◆ **Assignment**
In your copy, drop the images and return each record exactly as it stands.

○ ○ ○

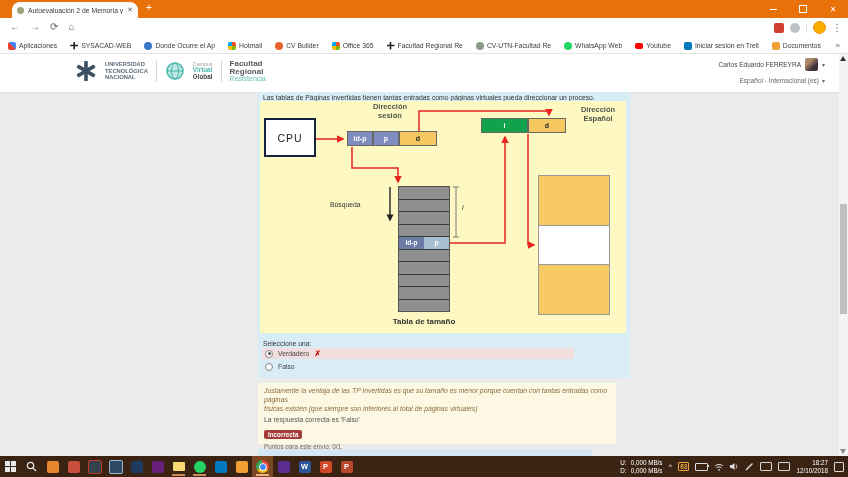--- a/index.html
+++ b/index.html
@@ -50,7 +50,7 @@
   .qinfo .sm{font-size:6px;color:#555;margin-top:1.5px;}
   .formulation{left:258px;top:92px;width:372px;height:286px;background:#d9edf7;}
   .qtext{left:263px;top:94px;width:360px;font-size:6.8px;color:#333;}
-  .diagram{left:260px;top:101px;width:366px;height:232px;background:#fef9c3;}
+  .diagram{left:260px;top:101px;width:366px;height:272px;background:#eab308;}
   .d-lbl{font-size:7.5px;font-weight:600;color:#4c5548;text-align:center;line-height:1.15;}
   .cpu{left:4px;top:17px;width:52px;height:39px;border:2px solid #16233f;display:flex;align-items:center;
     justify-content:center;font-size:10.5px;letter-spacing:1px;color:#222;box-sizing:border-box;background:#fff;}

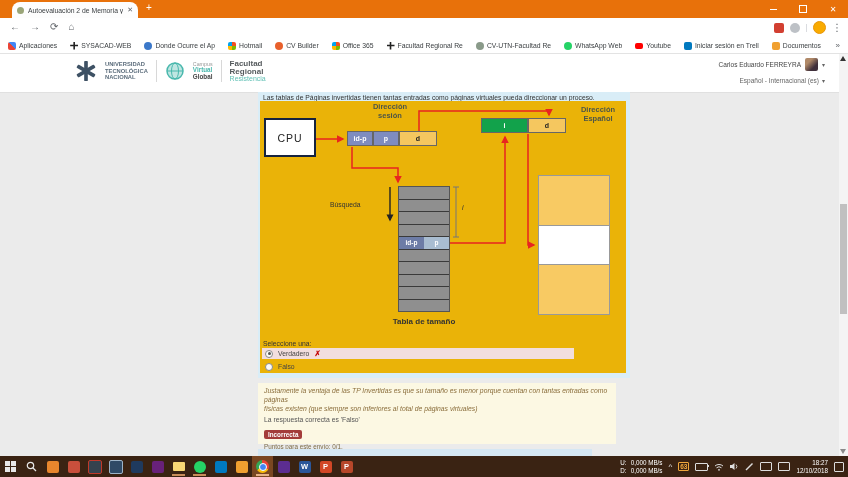--- a/index.html
+++ b/index.html
@@ -270,7 +270,7 @@
     </div>
     <div class="abs d-lbl" style="left:312px;top:5px;width:52px;">
       <div>Dirección</div>
-      <div>Español</div>
+      <div>Páginas</div>
     </div>
     <div class="abs cpu">CPU</div>
     <div class="abs cell blue" style="left:87px;top:30px;width:26px;">id-p</div>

○ ○ ○

◆ **Finished exercise**
--- a/index.html
+++ b/index.html
@@ -50,7 +50,7 @@
   .qinfo .sm{font-size:6px;color:#555;margin-top:1.5px;}
   .formulation{left:258px;top:92px;width:372px;height:286px;background:#d9edf7;}
   .qtext{left:263px;top:94px;width:360px;font-size:6.8px;color:#333;}
-  .diagram{left:260px;top:101px;width:366px;height:232px;background:#fef9c3;}
+  .diagram{left:260px;top:101px;width:366px;height:272px;background:#eab308;}
   .d-lbl{font-size:7.5px;font-weight:600;color:#4c5548;text-align:center;line-height:1.15;}
   .cpu{left:4px;top:17px;width:52px;height:39px;border:2px solid #16233f;display:flex;align-items:center;
     justify-content:center;font-size:10.5px;letter-spacing:1px;color:#222;box-sizing:border-box;background:#fff;}

--- a/index.html
+++ b/index.html
@@ -270,7 +270,7 @@
     </div>
     <div class="abs d-lbl" style="left:312px;top:5px;width:52px;">
       <div>Dirección</div>
-      <div>Español</div>
+      <div>Páginas</div>
     </div>
     <div class="abs cpu">CPU</div>
     <div class="abs cell blue" style="left:87px;top:30px;width:26px;">id-p</div>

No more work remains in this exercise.